2. The pixel driving circuit of claim 1 , wherein a driving transistor, having a gate that receives the analog voltage, one side connected to a driving voltage line, and the other side connected to an organic light-emitting diode (OLED), is disposed in the pixel, and wherein the level of a current flowing from the driving voltage line to the OLED is maintained within a predetermined range according to a gate-source voltage of the driving transistor.
3. The pixel driving circuit of claim 2 , wherein a plurality of pixels are connected to the driving voltage line.
4. A pixel driving circuit comprising:
a control circuit configured to compare grayscale values of pixels with a high-brightness reference value and, when the grayscale values of N pixels (N is a natural number) exceed the high-brightness reference value and a count value is greater than a count reference value, to switch its mode to a low-brightness mode; and
an output circuit configured to output, to each pixel, a low-brightness analog voltage that causes each pixel to emit light at low brightness when the control circuit switches its mode to the low-brightness mode,
wherein the low-brightness grayscale value is equal to or less than the high-brightness reference value, and
wherein the count value is increased when a grayscale value of a pixel is greater than the high-brightness reference value.
5. The pixel driving circuit of claim 4 , wherein the control circuit changes the grayscale value of each piece of pixel data to a low-brightness grayscale value when the control circuit switches its mode to the low-brightness mode.
6. The pixel driving circuit of claim 5 , wherein the low-brightness grayscale value is a grayscale value displaying black.
7. The pixel driving circuit of claim 5 , further comprising a latch circuit configured to store the pixel data for each scan line, wherein the control circuit also changes a value latched in the latch circuit to the low-brightness grayscale value when the control circuit switches its mode to the low-brightness mode.
8. The pixel driving circuit of claim 5 , wherein the control circuit continues to change the pixel data of each pixel to the low-brightness grayscale value for one frame or more after switching its mode to the low-brightness mode.
9. The pixel driving circuit of claim 4 , wherein the output circuit connects an output terminal, connected to each pixel, to a voltage source that outputs the low-brightness analog voltage when the control circuit switches its mode to the low-brightness mode.
10. The pixel driving circuit of claim 9 , wherein the low-brightness analog voltage is an analog voltage displaying black.

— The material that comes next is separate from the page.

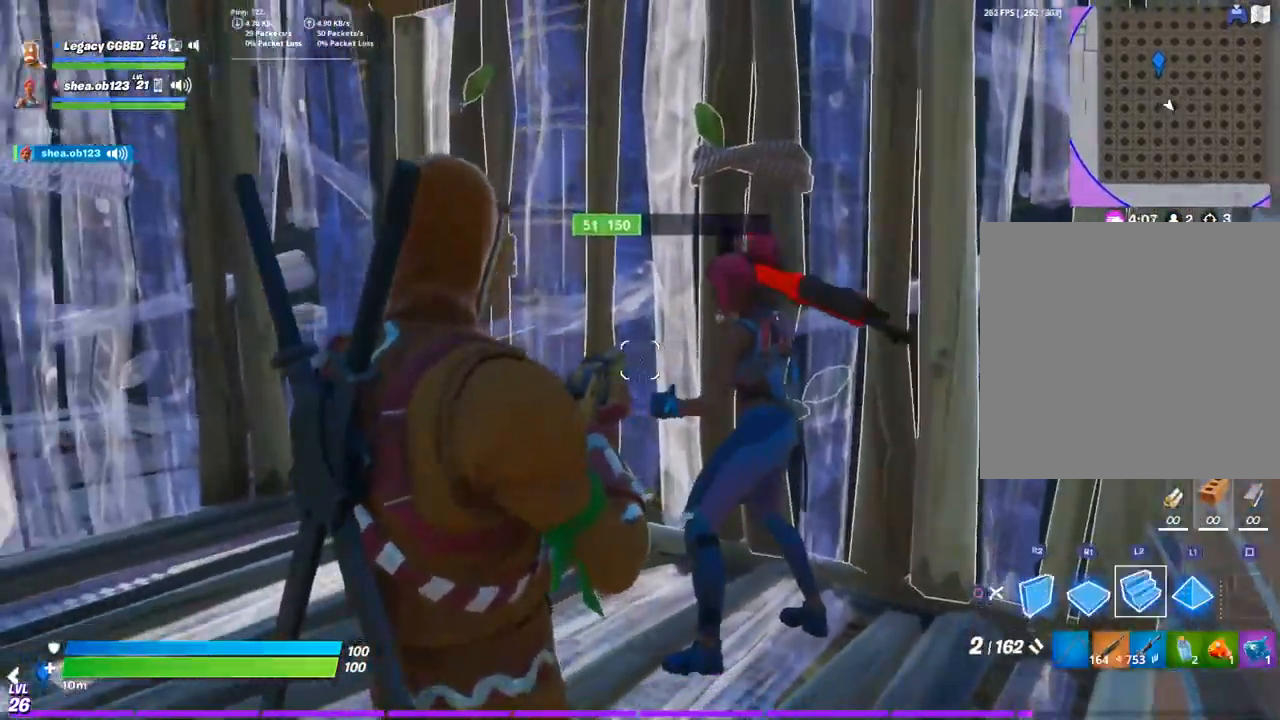
{"dt_ms": 500, "buttons": ["L2"], "left_stick": "left", "right_stick": "down-right", "events": [[117, "CROSS", "down"], [200, "CROSS", "up"], [350, "left_stick", "left"], [400, "right_stick", "down-right"], [417, "L2", "down"]]}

11. A pixel driving circuit comprising:
a clock recovery circuit configured to recover a clock from an embedded clock signal, to extract image data, and, when an abnormality is detected in the clock or the image data, to generate a lock signal;
a digital-to-analog converting circuit configured to convert pixel data included in the image data into analog voltages;
an output circuit configured to output the analog voltages to pixels, thereby controlling brightness of the pixel; and
a control circuit configured to control the output circuit such that the output circuit outputs a low-brightness analog voltage that causes each pixel to emit light at low brightness when the lock signal is generated.
12. The pixel driving circuit of claim 11 , wherein the control circuit changes grayscale values of the pixel data to low-brightness grayscale values when the lock signal is generated.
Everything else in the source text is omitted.